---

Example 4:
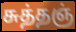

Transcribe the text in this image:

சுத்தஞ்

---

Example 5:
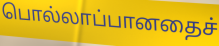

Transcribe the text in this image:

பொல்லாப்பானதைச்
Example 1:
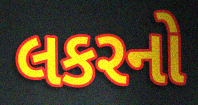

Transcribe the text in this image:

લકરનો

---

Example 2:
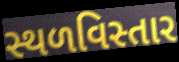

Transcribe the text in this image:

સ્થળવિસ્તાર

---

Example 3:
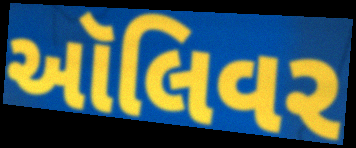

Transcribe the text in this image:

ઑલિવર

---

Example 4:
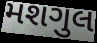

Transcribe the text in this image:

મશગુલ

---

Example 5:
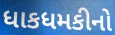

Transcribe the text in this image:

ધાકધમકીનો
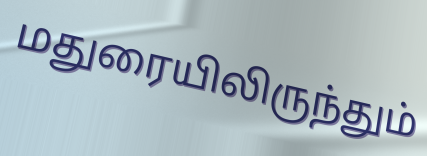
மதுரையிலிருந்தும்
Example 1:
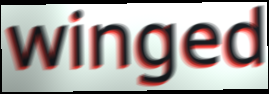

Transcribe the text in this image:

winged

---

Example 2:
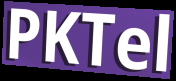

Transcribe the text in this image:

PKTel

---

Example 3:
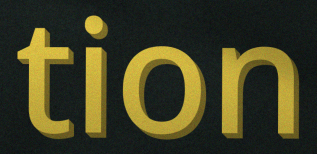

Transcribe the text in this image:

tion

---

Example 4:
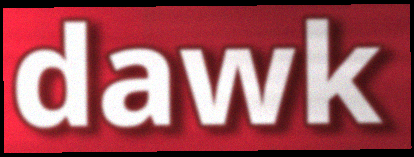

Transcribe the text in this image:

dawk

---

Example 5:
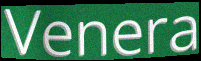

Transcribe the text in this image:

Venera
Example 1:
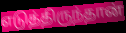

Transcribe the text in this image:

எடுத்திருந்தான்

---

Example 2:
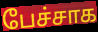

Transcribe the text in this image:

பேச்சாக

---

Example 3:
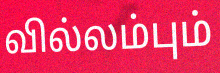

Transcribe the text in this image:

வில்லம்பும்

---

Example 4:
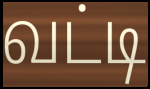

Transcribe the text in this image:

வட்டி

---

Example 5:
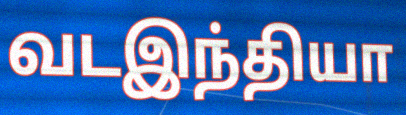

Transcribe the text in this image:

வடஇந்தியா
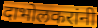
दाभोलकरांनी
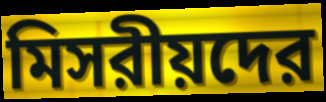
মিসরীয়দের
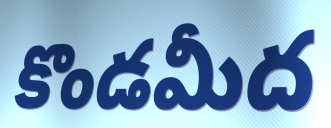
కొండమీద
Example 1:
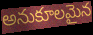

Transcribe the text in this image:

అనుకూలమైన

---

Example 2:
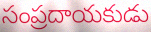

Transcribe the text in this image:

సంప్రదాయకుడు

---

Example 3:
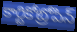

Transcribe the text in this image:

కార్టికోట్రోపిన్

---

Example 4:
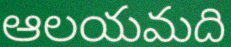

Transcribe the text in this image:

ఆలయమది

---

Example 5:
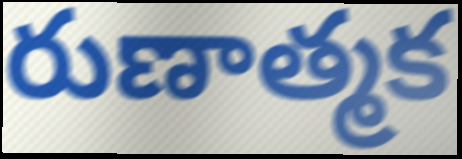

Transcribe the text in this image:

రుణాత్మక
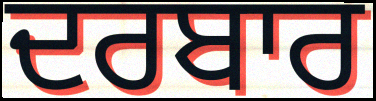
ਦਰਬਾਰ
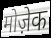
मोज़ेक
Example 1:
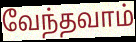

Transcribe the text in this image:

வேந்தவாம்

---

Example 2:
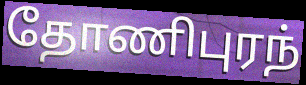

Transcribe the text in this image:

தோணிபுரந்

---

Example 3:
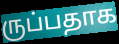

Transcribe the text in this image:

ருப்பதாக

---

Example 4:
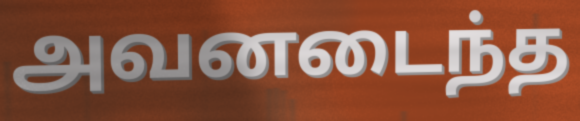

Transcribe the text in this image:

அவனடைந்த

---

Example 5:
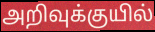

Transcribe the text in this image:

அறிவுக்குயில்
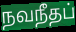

* [What to work on]: For each line above, output its wording exactly and leave out any picture.

* [Answer section]:
---

Example 4:

Transcribe the text in this image:

சுத்தஞ்

---

Example 5:

Transcribe the text in this image:

பொல்லாப்பானதைச்
Example 1:

Transcribe the text in this image:

લકરનો

---

Example 2:

Transcribe the text in this image:

સ્થળવિસ્તાર

---

Example 3:

Transcribe the text in this image:

ઑલિવર

---

Example 4:

Transcribe the text in this image:

મશગુલ

---

Example 5:

Transcribe the text in this image:

ધાકધમકીનો
மதுரையிலிருந்தும்
Example 1:

Transcribe the text in this image:

winged

---

Example 2:

Transcribe the text in this image:

PKTel

---

Example 3:

Transcribe the text in this image:

tion

---

Example 4:

Transcribe the text in this image:

dawk

---

Example 5:

Transcribe the text in this image:

Venera
Example 1:

Transcribe the text in this image:

எடுத்திருந்தான்

---

Example 2:

Transcribe the text in this image:

பேச்சாக

---

Example 3:

Transcribe the text in this image:

வில்லம்பும்

---

Example 4:

Transcribe the text in this image:

வட்டி

---

Example 5:

Transcribe the text in this image:

வடஇந்தியா
दाभोलकरांनी
মিসরীয়দের
కొండమీద
Example 1:

Transcribe the text in this image:

అనుకూలమైన

---

Example 2:

Transcribe the text in this image:

సంప్రదాయకుడు

---

Example 3:

Transcribe the text in this image:

కార్టికోట్రోపిన్

---

Example 4:

Transcribe the text in this image:

ఆలయమది

---

Example 5:

Transcribe the text in this image:

రుణాత్మక
ਦਰਬਾਰ
मोज़ेक
Example 1:

Transcribe the text in this image:

வேந்தவாம்

---

Example 2:

Transcribe the text in this image:

தோணிபுரந்

---

Example 3:

Transcribe the text in this image:

ருப்பதாக

---

Example 4:

Transcribe the text in this image:

அவனடைந்த

---

Example 5:

Transcribe the text in this image:

அறிவுக்குயில்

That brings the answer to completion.